*Problem statement*. Your output should be exactly the lines from the one containing "Fig. 7. (a)" through the last line of the listing, and nothing else. Pictures stay out.

*Source data*.

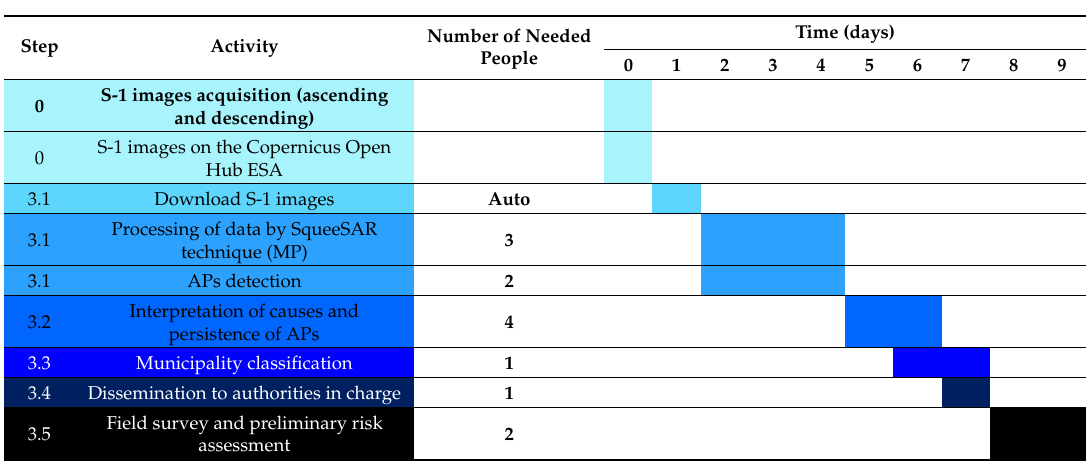
Figure 8. Multi-temporal bulletins delivered during the project ( a ) and all the “red” municipalities reported during the two years of continuous monitoring ( b ). Table 5. Timesheet for the proposed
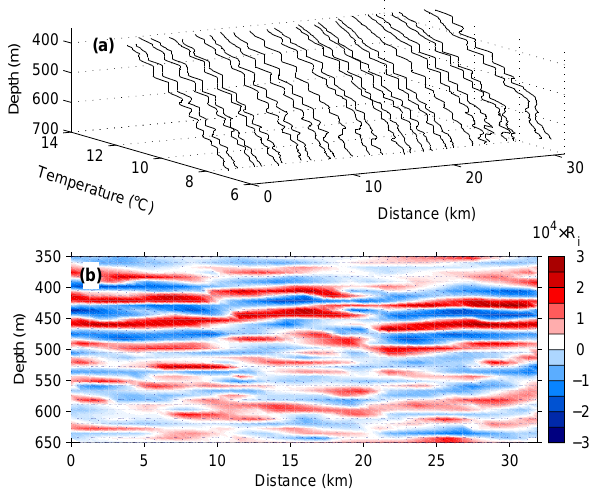
Fig. 7. (a) Three-dimensional view of CTD tow-yo temperature profiles collected during C-SALT at a strong, well-defined thermo- haline staircase (Schmitt et al., 1987). Distance is inferred from the cumulative great-circle distance between the position at the start of each subsequent cast. (b) Reflection coefficients calculated from the C-SALT CTD tow-yo shown in (a). Peaks in reflection coefficient correspond to sharp changes in sound speed.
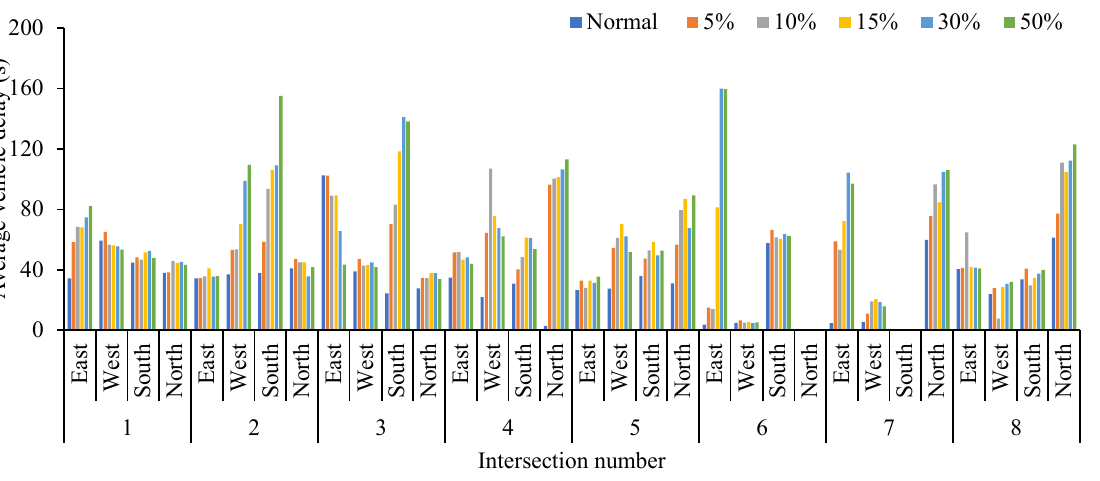
Figure 8. Comparison of average vehicle delay at different intersections.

*Final answer*.
Fig. 7. (a) Three-dimensional view of CTD tow-yo temperature profiles collected during C-SALT at a strong, well-defined thermo- haline staircase (Schmitt et al., 1987). Distance is inferred from the cumulative great-circle distance between the position at the start of each subsequent cast. (b) Reflection coefficients calculated from the C-SALT CTD tow-yo shown in (a). Peaks in reflection coefficient correspond to sharp changes in sound speed.
Figure 8. Comparison of average vehicle delay at different intersections.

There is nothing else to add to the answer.